What fixed it for me, permanently:
1. Add to the **top** of `/etc/apparmor.d/usr.sbin.dhclient`, before `#include <tunables/global>`:
```
abi <abi/3.0>,
```
2. Add to `/etc/apparmor.d/local/usr.sbin.dhclient`:
```
network unix dgram,
```
3. Reload:
```
apparmor_parser -r /etc/apparmor.d/usr.sbin.dhclient
```
Both parts are needed: the abi pin makes the profile compile against the older ABI where `AF_UNIX` is mediated by the coarse network class, and the `network unix dgram,` line is the grant that class understands. The fine-grained `unix (...)` rules don't help here because this kernel mediates `AF_UNIX` through the network class (`/sys/kernel/security/apparmor/features/network_v9/af_unix` is `yes`, and there's no `features/unix` dir).
A tip for verifying without waiting on lease renewals — the denials are bursty, so a quiet minute or two doesn't mean it's fixed.
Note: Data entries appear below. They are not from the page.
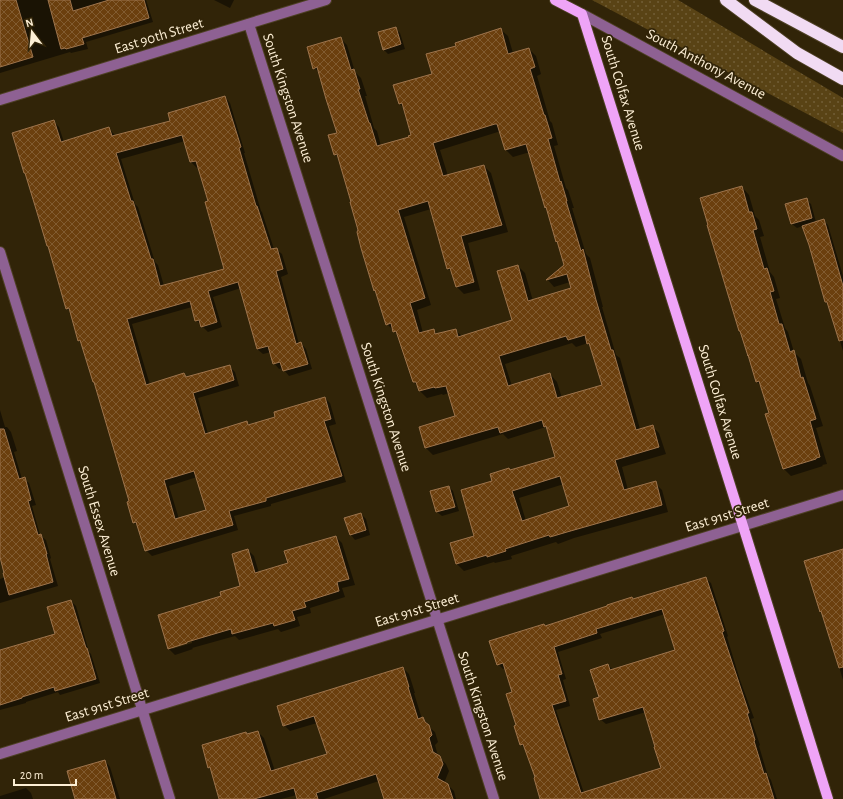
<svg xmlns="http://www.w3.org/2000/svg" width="843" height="799" viewBox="0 0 843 799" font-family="'Alegreya Sans',sans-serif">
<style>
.grass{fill:url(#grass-dots)}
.shadow{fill:#0007;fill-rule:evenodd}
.building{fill:url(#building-cross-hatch);stroke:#9e744c;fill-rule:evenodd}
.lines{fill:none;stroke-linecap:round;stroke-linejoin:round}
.minor-casing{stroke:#4e4025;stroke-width:12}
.major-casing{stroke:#4e4025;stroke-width:12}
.highway-casing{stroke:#4e4025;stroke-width:14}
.minor{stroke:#8e6193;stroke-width:10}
.major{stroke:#efa4f7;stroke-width:10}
.highway{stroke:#f1dbf3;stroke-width:12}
.labels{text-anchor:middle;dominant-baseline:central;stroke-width:3.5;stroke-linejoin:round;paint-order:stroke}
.street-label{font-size:15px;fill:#fdefd5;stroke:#312408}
</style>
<defs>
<pattern id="grass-dots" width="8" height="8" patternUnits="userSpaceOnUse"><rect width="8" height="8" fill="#594315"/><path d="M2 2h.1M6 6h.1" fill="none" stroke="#725e36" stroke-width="1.8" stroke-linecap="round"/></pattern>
<pattern id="building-cross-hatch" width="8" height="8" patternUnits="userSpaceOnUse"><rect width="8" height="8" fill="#6b3f0e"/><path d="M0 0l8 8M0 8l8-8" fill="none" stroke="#815b30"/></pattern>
</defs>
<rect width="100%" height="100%" fill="#312408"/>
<path class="grass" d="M592 0H678L843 98V133Z"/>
<g class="shadow">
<path d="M0 0H106L107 2 113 0H146L153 22 86 42 88 49 71 53 70 52 0 73Z"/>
<path d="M214 0H234L230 8Z"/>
<path d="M395 28 400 33 405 49 388 54 383 49Z"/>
<path d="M500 29 508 36 513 53 529 49 536 56 541 74 537 76 550 121 552 123 558 145 554 146 566 188 568 190 574 208H572L586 254 590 258 603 307H602L616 355 620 358 640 429 652 426 659 433 666 454 622 467 628 490 655 483 662 490 668 512 574 538 558 544 556 542 511 556 512 559 495 563 494 562 464 571 457 564 475 537 493 482 511 471 556 457 546 427 508 439 503 434 433 455 426 448 420 427 456 417 449 393 443 395 442 394 427 398 420 391 418 386 414 382 399 336 387 324 376 292 375 290 353 202 339 158 335 154 338 133 320 73 314 68 340 38 347 45 355 72 361 78 367 96H365L374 128 377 131 381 146 410 138 412 135 405 109 399 103 433 75 457 47ZM501 131 506 150 513 157 530 152 546 207 548 209 557 241 558 242 565 266 548 280 554 287 570 282 572 289 533 301 525 273 518 266 513 321 462 336 455 330 438 335 433 330 423 333 417 310 431 305 404 217 431 209 448 268 452 273 457 287 464 294 480 290 468 243 508 232 491 173 484 166 448 176 440 150ZM572 343 576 347 588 343 591 346 603 386 562 398 557 382 550 374 512 386 505 364ZM564 484 571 507 526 521 519 498Z"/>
<path d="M225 97 230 103 245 153H244L261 211 262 212 274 249H276L282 254 288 274 281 277 299 344 301 343 306 349 312 369 289 376 284 370 283 368 279 369 274 363 271 352 263 354 257 349 241 288 213 297 222 327 208 332 196 320 192 307 132 324 150 385 184 374 187 378 229 366 235 372 239 386 198 398 208 434 246 422 249 425 276 417 325 398 330 403 336 424 329 426 346 482 271 504V506L234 516 238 530 152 556 146 550 139 527 134 522 130 502 95 383 82 343 79 340 72 313 67 308 54 122 59 127 64 142 109 129 114 134 115 136 171 121ZM185 141 191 162 197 168 199 167 209 202 226 270 164 286 158 265 155 262 138 207 135 204 121 159ZM197 477 207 510 179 519 169 486Z"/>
<path d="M742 187 749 195 755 216 759 220 764 236 760 237 770 272 774 277 780 298 776 299 785 328 788 332 794 352 801 359 808 383 810 386 823 426 816 428 827 464 822 465 823 466 791 476 784 469 767 415 770 414 761 386 757 382 732 303Z"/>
<path d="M806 200 811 204 816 222 823 220 828 225 843 276V351L829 305 826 302 803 226 797 228 792 224Z"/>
<path d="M0 410 5 427H7L11 432 17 451 14 452 22 479H24L29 483 36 505 32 506 40 535 46 540 51 558 50 559 58 586 0 603V579L5 577 0 554Z"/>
<path d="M449 487 453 491 459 511 442 516 437 512 431 492Z"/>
<path d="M361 514 366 519 370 535 355 540 351 535 346 519Z"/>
<path d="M336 537 342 543 355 585 342 588 345 597 310 608 311 613 297 617 300 626 281 632 278 629 239 640 235 636 192 648 193 649 175 655 169 649 159 615 222 596 242 587 248 550 254 556 259 573 289 563ZM192 641V643L172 649V647Z"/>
<path d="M843 550V680L823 614 820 611Z"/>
<path d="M705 578 711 583 728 636 727 637 740 680 754 718 751 719 760 745 759 746 768 776 771 780 777 799H541L536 778 526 750 521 744 517 726 513 693 506 668 503 669 498 664 544 625 546 627ZM665 614 676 651 613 670 608 665 600 698V719L606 724 646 712 662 769 584 793 556 710 570 706 563 680 566 679 558 652 602 638 600 634Z"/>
<path d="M71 601 76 606 89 652 91 654 100 683 60 695 58 692 26 702V703L0 710V651L56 635Z"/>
<path d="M403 668 409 674 415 693H414L422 719H423L429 725 430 728 435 732 438 742 435 745 438 756 446 764 449 771 444 783 447 784 454 791 456 799H385L379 781 324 799H298L297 795 281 799H220L212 770 209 767 246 733 248 735 258 732 264 738 275 771 328 755 317 723 290 731 284 725Z"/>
<path d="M105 761 110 767 120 799H76Z"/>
<path d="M26 788 31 793 33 799H0V796Z"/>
</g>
<g class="building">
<path d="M0 0H16L33 57 0 67Z"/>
<path d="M48 0H70L73 11 109 0H144L149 18 82 38 84 44 66 49 65 48 61 49Z"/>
<path d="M396 27 401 44 383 50 378 32Z"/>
<path d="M501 28 508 54 529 48 535 67 530 69 544 115H545L552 138 548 139 560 182 561 181 567 201H566L581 251 583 249 596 300 611 350H613L636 430 653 425 659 447 615 460 624 490 656 481 662 505 567 532 550 537 549 535 505 549 506 551 487 557V555L456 564 450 543 474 536 461 490 492 481 490 474 509 468 510 470 555 457 546 426 544 427 542 420 500 433 498 427 425 448 419 427 455 416 446 386 435 388 434 387 419 391 416 382H413L396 331 393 332 391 323 386 325 375 290 374 291 361 248 357 232 358 230 350 202H351L337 154 334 155 328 135 337 133 326 99 317 67 313 69 307 47 341 37 351 70 354 69 360 89H358L369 123H370L377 146 409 137 408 136 411 135 402 103 399 104 393 85 432 74 426 54 456 46 455 43ZM495 124H497L505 150 526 144 545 208 546 207 556 242 557 241 564 265 546 280 567 274 571 288 528 301 518 265 497 271 512 320 458 337 456 329 435 334 434 329 419 333 410 303 425 298 398 210 428 201 447 269 450 268 456 287 474 282 461 236 502 225 499 216 484 165 443 176 433 143ZM585 335 587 344 589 343 602 385 557 398 550 373 508 386 499 356 566 336 568 340ZM560 476 569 506 522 521 512 491Z"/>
<path d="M225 96 241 147 239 148 256 206H257L271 249 277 248 283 269 276 271 296 344 301 342 308 364 283 371 280 362 273 364 268 346 257 349 238 282 208 291 217 322 201 327 199 320 195 321 190 301 127 319 146 385 184 373 186 377 230 365 234 380 193 393 205 434 247 421 248 425 275 417 274 412 325 397 331 419 324 421 342 476 266 498V501L229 511 233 525 145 551 136 522 133 523 127 502 129 501 94 382H93L80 340 78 341 69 308 66 309 48 246H47L36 209 25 173H24L12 133 54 120 61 142 109 127 112 136 170 121 168 113ZM182 135 190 162 196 161 208 201 205 202 224 269 160 286 153 259H151L133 201H131L116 153ZM194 471 206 510 175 519 164 480Z"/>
<path d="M742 186 749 212H752L757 229 753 230 764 269 767 268 774 291 770 292 779 324H782L790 352 794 350 801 378 803 377 816 419 810 421 820 457 816 458V459L783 469 765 414 769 413 759 381 756 382 748 355V356L740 331H739L707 225H708L700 198Z"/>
<path d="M807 198 812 218 791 224 785 204Z"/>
<path d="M824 219 843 286V340L839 341 827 302H825L809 245 802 226Z"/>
<path d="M0 429H4L19 479 25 477 31 500 28 501 38 535 41 534 47 554H46L53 582 9 595 3 573H4L0 557Z"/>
<path d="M449 486 455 507 436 512 430 491Z"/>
<path d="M361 513 366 530 350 535 344 518Z"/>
<path d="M336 536 349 579 337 582 339 591 304 602 306 607 292 611 295 620 274 626 273 623 232 634 231 629 187 642V643L168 649 158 615 221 596 220 592 240 586 232 554 248 549 255 573 288 563 284 551Z"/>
<path d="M843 549V667L839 668 821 611 820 612 804 561Z"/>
<path d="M706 577 724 631 722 632 749 713H747L755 740 754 741 764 774 766 773 774 799H540L534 778 535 777 523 744 520 745 514 726 516 725 506 694 512 692 503 663 497 665 489 641 544 624 545 626 607 606V605L632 597 633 599ZM662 609 675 650 610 670 608 664 590 670 599 697 593 699 599 720 643 707 655 747H654L661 768 581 793 552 705 566 701 558 675 562 674 554 647 597 633 596 629Z"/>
<path d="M71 600 86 648H87L96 679 55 691 54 687 22 697V698L0 705V650L55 634 47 607Z"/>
<path d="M403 667 409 687H408L418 719 423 717 425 722 429 725 432 735 429 738 433 752 440 756 443 764 437 778 448 784 453 799H384L376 774 316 793 318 799H297L294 788 254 799H219L210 767 208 768 202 745 246 732 247 734 258 731 271 771 327 754 314 716 283 726 277 706Z"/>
<path d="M105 760 116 799H75L67 771Z"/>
</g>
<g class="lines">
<defs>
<g id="minor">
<path d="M582 14 843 156"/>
<path d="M249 24 494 799"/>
<path d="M0 100 326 0"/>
<path d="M0 252 170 799"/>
<path d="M0 754 843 495"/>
</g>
<path id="major" d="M555 0 582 14 743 526 828 799"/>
<g id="highway">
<path d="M726 0 797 53 843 79"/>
<path d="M755 0 843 47"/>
</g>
</defs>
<use href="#minor" class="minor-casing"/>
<use href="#major" class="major-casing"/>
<use href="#highway" class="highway-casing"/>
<use href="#minor" class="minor"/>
<use href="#major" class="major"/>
<use href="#highway" class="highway"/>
</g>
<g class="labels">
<g class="street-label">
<text transform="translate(159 36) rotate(-17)">East 90th Street</text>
<text transform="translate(706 64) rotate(28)">South Anthony Avenue</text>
<text transform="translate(623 93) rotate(73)">South Colfax Avenue</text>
<text transform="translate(288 98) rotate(72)">South Kingston Avenue</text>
<text transform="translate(720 402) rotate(73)">South Colfax Avenue</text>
<text transform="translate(386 407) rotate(72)">South Kingston Avenue</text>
<text transform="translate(727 515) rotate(-17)">East 91st Street</text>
<text transform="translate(99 521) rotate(73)">South Essex Avenue</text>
<text transform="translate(417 610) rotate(-17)">East 91st Street</text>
<text transform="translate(107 705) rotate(-17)">East 91st Street</text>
<text transform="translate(483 716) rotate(72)">South Kingston Avenue</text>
</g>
</g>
<g transform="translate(32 32) rotate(344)" stroke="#312408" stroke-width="3" paint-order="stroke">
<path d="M0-3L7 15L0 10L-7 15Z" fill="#fdefd5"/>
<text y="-6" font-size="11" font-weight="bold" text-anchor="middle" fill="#fdefd5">N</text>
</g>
<path d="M14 779v6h62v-6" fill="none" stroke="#fdefd5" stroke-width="2"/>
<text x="20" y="779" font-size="12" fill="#fdefd5" stroke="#312408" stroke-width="3" paint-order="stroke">20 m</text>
</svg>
This tests it deterministically:
```
aa-exec -p "/{,usr/}sbin/dhclient" -- python3 -c "import socket; socket.socket(socket.AF_UNIX, socket.SOCK_DGRAM); print('OK')"
```
`Permission denied` = still broken, `OK` = fixed.
One caveat: editing `/etc/apparmor.d/usr.sbin.dhclient` touches a dpkg-managed file, so an `apparmor-profiles` upgrade may revert the preamble line (the `local/` override survives). I automate re-applying it, but worth knowing if you do it by hand.